What attracted you to become a therapist?
I’ve worked with people in education and health for many years in teaching, advocacy and mentoring and guidance roles. I found that I felt most fulfilled and most effective when listening and providing support. When I trained as a nutritionist, because I was fascinated with peoples’ relationship with food, I decided I wanted to learn about counselling. Once I embarked on the training I was hooked and here I am a full-time therapist!
Where did you train?
I did my initial qualifications at colleges in Stockport and Manchester and then my advanced clinical training in transactional analysis (TA) at Elan Training in Hale. I’ve also trained in acceptance and commitment therapy (ACT) in Manchester.
Can you tell us about the type of therapy you practise?
Transactional analysis is a wonderful way of being curious about how people relate to each other. Using TA together, we can not only get to understand how you are feeling and behaving but also explore the reasons why!
I am also an ACT (acceptance and commitment therapy) practitioner. ACT is an active form of therapy; It takes its name from one of its core messages; accept what is out of your personal control and commit to taking action that enriches your life. So, it’s about us working as a team. You will have strategies to act to move towards the life that you want to live and become the person that you want to be.
I have recently started meeting clients outside for walking therapy sessions. We still use the models I’ve described above but there are the added elements of the outside space, nature, fresh air and movement.
What sort of people do you usually see?
I work with individuals from the age of 18 upwards and I also work with couples. I’m a qualified nutritionist so I also work with people who have issues around eating.
What do you like about being a therapist?
I enjoy meeting and working with all sorts of different people. Seeing the positive changes in people and watching them flourish as the therapy progresses is wonderful.
What is less pleasant?
Being a therapist is such a sedentary vocation. I find sitting still for long periods of time challenging and that’s why I’ve trained to be a walking therapist. I now offer walking therapy sessions to clients as an alternative to our room-based sessions.
How long have you been with welldoing.org?
I’ve been with welldoing.org a few months now. The systems work well, and the staff are very helpful. I really enjoy the articles published on the website as well as being a member of the Facebook communities.
Do you ever suggest books or apps to clients?
One of my favourite books to suggest is Counselling for Toads by Robert de Board; it’s a great introduction to counselling and the counselling process. I also think the Happiness Trap and other books by Russ Harris are excellent; he talks such a lot of sense. I often recommend books and audiobooks by Pema Chodron: I especially like Start from Where You Are.
For couples I often recommend Getting the Love You Want by Harville Hendrix. The apps I recommend are ones such as Headspace, Buddify and Calm.
What do you do for your own mental health?
I have my own therapy as it’s recommended by the TA community that psychotherapists should have their own regular therapy sessions too. I also walk on my own or with friends or go to the gym. I use the apps I recommended above, and I absolutely love to read.
You are a therapist in M3, Manchester City Centre, and in Wilmslow. What can you share with us about seeing clients in those areas?

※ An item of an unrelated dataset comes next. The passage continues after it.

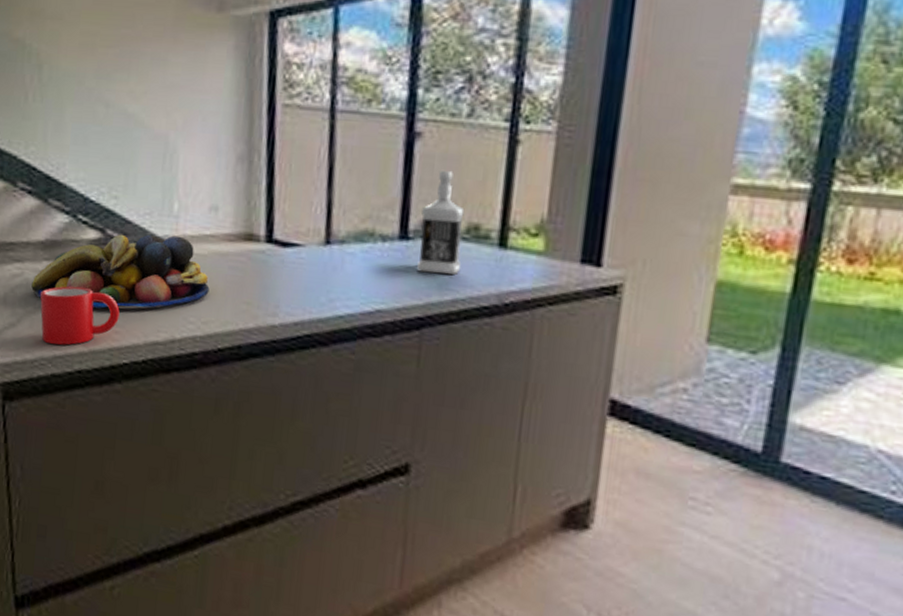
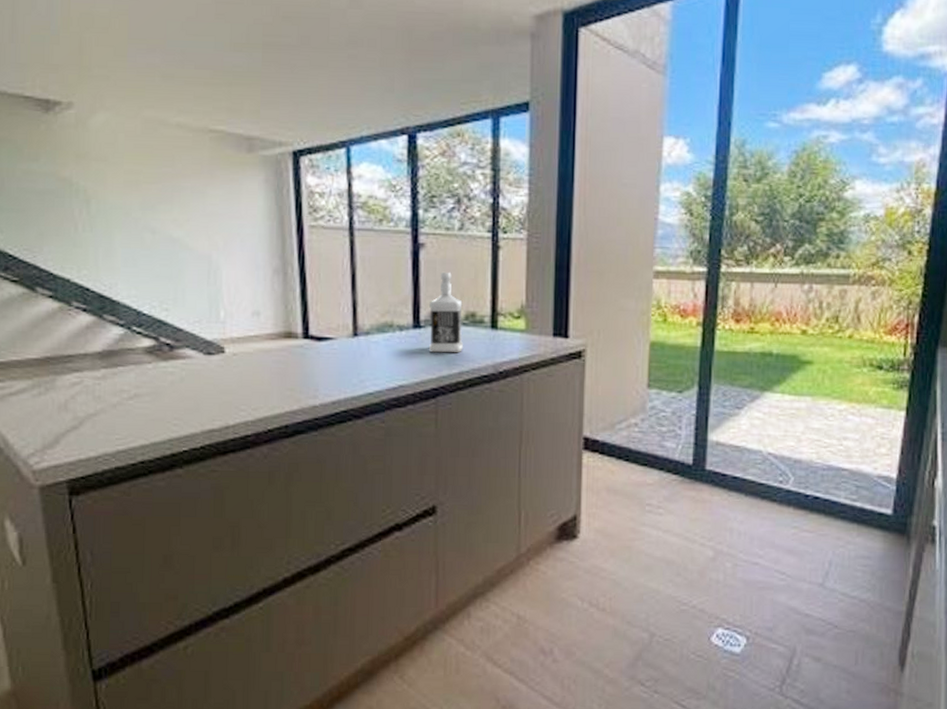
fruit bowl: present [31,234,210,309] -> none [91,338,257,406]
mug: present [40,286,120,345] -> none [101,388,177,441]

Both therapy practices are easily accessible by public transport from surrounding areas. Clients in Manchester usually live in the surrounding area or travel into Manchester for work. In Wilmslow it’s the same but clients often travel in from Macclesfield, Stockport or other parts of Cheshire to come for their sessions.
What are your consultations room like?
My rooms are warm and welcoming with comfortable chairs or sofas. They’re calm relaxing spaces. Therapy space outside is as varied as the seasons and the weather and of course our choice of route.
What do you wish people knew about therapy?
That just a few sessions can make such a difference to your life if you’re stuck with something. We join a gym or start exercising when we know we need to do something about our physical health so why not apply the same thinking and behaviour to your mental health too? You don’t need to be ‘unwell’ or in crisis to come to therapy.
What did you learn about yourself in therapy?
I’m still learning. Along the way I’ve learnt about where my critical voice comes from and how to turn the volume down on it. I’ve learnt about what really matters to me and how I can be kinder to myself.